1 – Le paradoxe du plus beau

Il se devait de la séduire. Non pas qu’elle lui plaisait particulièrement, à lui, personnellement, mais plutôt parce qu’un homme « comme lui » se devait de tenter sa chance avec une femme « comme elle ». Cette mission lui incombait comme un devoir qu’il ne saurait refuser. Ilyas se représentait la valeur des Hommes avec beaucoup de verticalité, et une femme comme elle était l’équivalent de son supérieur hiérarchique esthétique. Quant au responsable de cette injustice, il aimait accuser « le monde », « la vie », ou « l’humain » et ainsi ne pas remettre en cause cette réalité, aussi inconvenante pour lui eut-elle été. Il était tel un chômeur se devant de se montrer actif dans la recherche d’emploi pour continuer à toucher l’allocation de la reconnaissance de ses pairs. L’autre raison pour laquelle il ne luttait pas outre mesure face à l’arbitraire absence de choix qui s’abattait sur lui, résidait dans l’excitation qu’il éprouvait dans la réalisation de cette tâche. Ilyas n’était pourtant pas excessivement doué dans cet exercice, mais il se sentait stimulé par la maigre potentialité de réussite, ainsi que par l’évidente progression qu’il en dégagerait dans tous les cas. D’autre part, il se demandait si son rôle, à elle, dans cette scène que trop habituelle, était plus enviable que le sien. Elle avait probablement consacré sa vie entière à accueillir les déferlements intéressés de belles paroles à son égard, ou de châtiments visant à attirer son attention par tous les moyens. Elle avait sûrement appris à décrypter les messages maladroitement cachés, dans les dires qui ne lui étaient pas toujours adressés, mais toujours destinés.

« A-t-elle déjà été dans l’autre rôle, de celui qui doit impressionner ? » se demandait Ilyas.

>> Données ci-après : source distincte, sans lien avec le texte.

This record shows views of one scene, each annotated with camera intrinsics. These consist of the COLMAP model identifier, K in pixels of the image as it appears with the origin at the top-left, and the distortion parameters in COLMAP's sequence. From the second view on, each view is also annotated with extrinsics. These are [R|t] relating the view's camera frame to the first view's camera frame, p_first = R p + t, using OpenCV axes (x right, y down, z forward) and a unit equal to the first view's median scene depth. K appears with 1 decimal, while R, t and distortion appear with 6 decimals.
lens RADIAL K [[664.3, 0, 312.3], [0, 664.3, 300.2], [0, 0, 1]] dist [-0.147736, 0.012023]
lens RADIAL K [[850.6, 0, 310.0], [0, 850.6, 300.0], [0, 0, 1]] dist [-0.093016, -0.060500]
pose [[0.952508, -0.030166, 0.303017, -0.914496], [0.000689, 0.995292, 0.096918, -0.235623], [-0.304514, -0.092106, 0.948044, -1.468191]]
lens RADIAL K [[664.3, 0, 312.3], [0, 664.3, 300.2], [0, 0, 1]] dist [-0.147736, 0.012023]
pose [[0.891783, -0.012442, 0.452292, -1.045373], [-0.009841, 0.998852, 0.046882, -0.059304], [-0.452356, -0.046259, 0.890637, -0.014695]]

Il l’imaginait se retrouver dans la peau de celui qui est jugé. Connaissait-elle ce sentiment d'abandon, de celui qui s'en remet à la décision de l'Homme devenu monarque le temps d'un échange ? Avait-elle déjà vu sa prestation, dont la qualité n'importe pas plus que l'humeur du juge, balayée d’une flagrante inattention, ou récompensée d’un sourire bon marché ? Que cette réalité existe ou non, et aussi peu probable qu’elle soit, cette image le rassurait avant le dur labeur dans lequel il allait se lancer. Cette image rendait cette fille plus atteignable, plus humaine. Elle logeait certes dans une plus belle pièce que lui, mais elle habitait au même étage. Ilyas avait aussi entendu récemment la théorie du « paradoxe du plus beau », selon laquelle les plus belles personnes ne seraient pas nécessairement les plus abordées, car jugées trop inaccessibles. C’était la raison même qui expliquait pourquoi l’école recevant le plus de candidatures d’étudiants n’était pas la plus prestigieuse, mais les trois ou quatre juste derrière. La découverte de ce phénomène surprenant avait fait naître chez Ilyas un opportunisme insoupçonné et il s’était juré de ne désormais plus s’appliquer aucune barrière. Cela étant dit, c’était aujourd’hui un château-fort qui se dressait devant lui, et il restait difficile de se convaincre de foncer les yeux fermés dans ses douves, pariant sur le fait que le pont levis s’abaissera devant lui au moment fatidique.